_Exercise_:
Reproduce every line of the listing below character for character.

+ + + + + + +

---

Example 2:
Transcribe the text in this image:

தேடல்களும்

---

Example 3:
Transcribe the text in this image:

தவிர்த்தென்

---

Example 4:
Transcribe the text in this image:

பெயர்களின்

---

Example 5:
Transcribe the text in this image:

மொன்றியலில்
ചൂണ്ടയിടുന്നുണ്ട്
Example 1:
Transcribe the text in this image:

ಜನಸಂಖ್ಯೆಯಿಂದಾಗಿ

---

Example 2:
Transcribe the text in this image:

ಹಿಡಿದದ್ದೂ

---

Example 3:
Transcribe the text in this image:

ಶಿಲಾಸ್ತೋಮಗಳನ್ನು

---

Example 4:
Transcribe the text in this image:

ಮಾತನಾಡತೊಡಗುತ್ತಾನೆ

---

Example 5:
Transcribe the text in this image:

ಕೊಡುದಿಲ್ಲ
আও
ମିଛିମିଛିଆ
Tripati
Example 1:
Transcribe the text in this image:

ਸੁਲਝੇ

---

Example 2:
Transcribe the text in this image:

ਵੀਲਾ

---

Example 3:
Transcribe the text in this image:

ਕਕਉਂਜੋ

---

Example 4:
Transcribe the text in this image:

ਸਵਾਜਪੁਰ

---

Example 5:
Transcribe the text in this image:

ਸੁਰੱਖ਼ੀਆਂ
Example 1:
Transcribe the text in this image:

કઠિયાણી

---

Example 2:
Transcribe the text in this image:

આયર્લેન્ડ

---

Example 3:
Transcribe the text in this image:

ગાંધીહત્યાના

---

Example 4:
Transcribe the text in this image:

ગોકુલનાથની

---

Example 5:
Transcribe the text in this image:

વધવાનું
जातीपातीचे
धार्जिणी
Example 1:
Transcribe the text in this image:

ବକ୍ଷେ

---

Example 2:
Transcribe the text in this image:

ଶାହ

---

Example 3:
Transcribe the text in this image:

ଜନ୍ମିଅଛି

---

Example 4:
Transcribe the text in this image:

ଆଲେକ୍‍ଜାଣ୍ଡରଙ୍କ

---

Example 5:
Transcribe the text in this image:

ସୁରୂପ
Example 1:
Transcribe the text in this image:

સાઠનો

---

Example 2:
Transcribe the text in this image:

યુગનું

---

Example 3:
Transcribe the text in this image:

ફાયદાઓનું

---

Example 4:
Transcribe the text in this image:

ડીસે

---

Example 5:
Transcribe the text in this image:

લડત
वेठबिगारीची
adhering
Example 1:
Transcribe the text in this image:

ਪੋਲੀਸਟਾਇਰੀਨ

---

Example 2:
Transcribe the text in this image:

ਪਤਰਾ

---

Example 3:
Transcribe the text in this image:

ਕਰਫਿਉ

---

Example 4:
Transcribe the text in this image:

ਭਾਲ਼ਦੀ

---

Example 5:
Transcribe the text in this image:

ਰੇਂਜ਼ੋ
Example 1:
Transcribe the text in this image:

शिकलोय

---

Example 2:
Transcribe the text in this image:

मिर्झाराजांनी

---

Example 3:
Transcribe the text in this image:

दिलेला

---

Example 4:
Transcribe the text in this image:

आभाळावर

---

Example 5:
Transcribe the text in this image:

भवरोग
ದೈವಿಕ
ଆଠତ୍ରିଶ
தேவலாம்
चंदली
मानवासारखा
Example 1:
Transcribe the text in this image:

+ + + + + + +

_Finished exercise_:
---

Example 2:
Transcribe the text in this image:

தேடல்களும்

---

Example 3:
Transcribe the text in this image:

தவிர்த்தென்

---

Example 4:
Transcribe the text in this image:

பெயர்களின்

---

Example 5:
Transcribe the text in this image:

மொன்றியலில்
ചൂണ്ടയിടുന്നുണ്ട്
Example 1:
Transcribe the text in this image:

ಜನಸಂಖ್ಯೆಯಿಂದಾಗಿ

---

Example 2:
Transcribe the text in this image:

ಹಿಡಿದದ್ದೂ

---

Example 3:
Transcribe the text in this image:

ಶಿಲಾಸ್ತೋಮಗಳನ್ನು

---

Example 4:
Transcribe the text in this image:

ಮಾತನಾಡತೊಡಗುತ್ತಾನೆ

---

Example 5:
Transcribe the text in this image:

ಕೊಡುದಿಲ್ಲ
আও
ମିଛିମିଛିଆ
Tripati
Example 1:
Transcribe the text in this image:

ਸੁਲਝੇ

---

Example 2:
Transcribe the text in this image:

ਵੀਲਾ

---

Example 3:
Transcribe the text in this image:

ਕਕਉਂਜੋ

---

Example 4:
Transcribe the text in this image:

ਸਵਾਜਪੁਰ

---

Example 5:
Transcribe the text in this image:

ਸੁਰੱਖ਼ੀਆਂ
Example 1:
Transcribe the text in this image:

કઠિયાણી

---

Example 2:
Transcribe the text in this image:

આયર્લેન્ડ

---

Example 3:
Transcribe the text in this image:

ગાંધીહત્યાના

---

Example 4:
Transcribe the text in this image:

ગોકુલનાથની

---

Example 5:
Transcribe the text in this image:

વધવાનું
जातीपातीचे
धार्जिणी
Example 1:
Transcribe the text in this image:

ବକ୍ଷେ

---

Example 2:
Transcribe the text in this image:

ଶାହ

---

Example 3:
Transcribe the text in this image:

ଜନ୍ମିଅଛି

---

Example 4:
Transcribe the text in this image:

ଆଲେକ୍‍ଜାଣ୍ଡରଙ୍କ

---

Example 5:
Transcribe the text in this image:

ସୁରୂପ
Example 1:
Transcribe the text in this image:

સાઠનો

---

Example 2:
Transcribe the text in this image:

યુગનું

---

Example 3:
Transcribe the text in this image:

ફાયદાઓનું

---

Example 4:
Transcribe the text in this image:

ડીસે

---

Example 5:
Transcribe the text in this image:

લડત
वेठबिगारीची
adhering
Example 1:
Transcribe the text in this image:

ਪੋਲੀਸਟਾਇਰੀਨ

---

Example 2:
Transcribe the text in this image:

ਪਤਰਾ

---

Example 3:
Transcribe the text in this image:

ਕਰਫਿਉ

---

Example 4:
Transcribe the text in this image:

ਭਾਲ਼ਦੀ

---

Example 5:
Transcribe the text in this image:

ਰੇਂਜ਼ੋ
Example 1:
Transcribe the text in this image:

शिकलोय

---

Example 2:
Transcribe the text in this image:

मिर्झाराजांनी

---

Example 3:
Transcribe the text in this image:

दिलेला

---

Example 4:
Transcribe the text in this image:

आभाळावर

---

Example 5:
Transcribe the text in this image:

भवरोग
ದೈವಿಕ
ଆଠତ୍ରିଶ
தேவலாம்
चंदली
मानवासारखा
Example 1:
Transcribe the text in this image:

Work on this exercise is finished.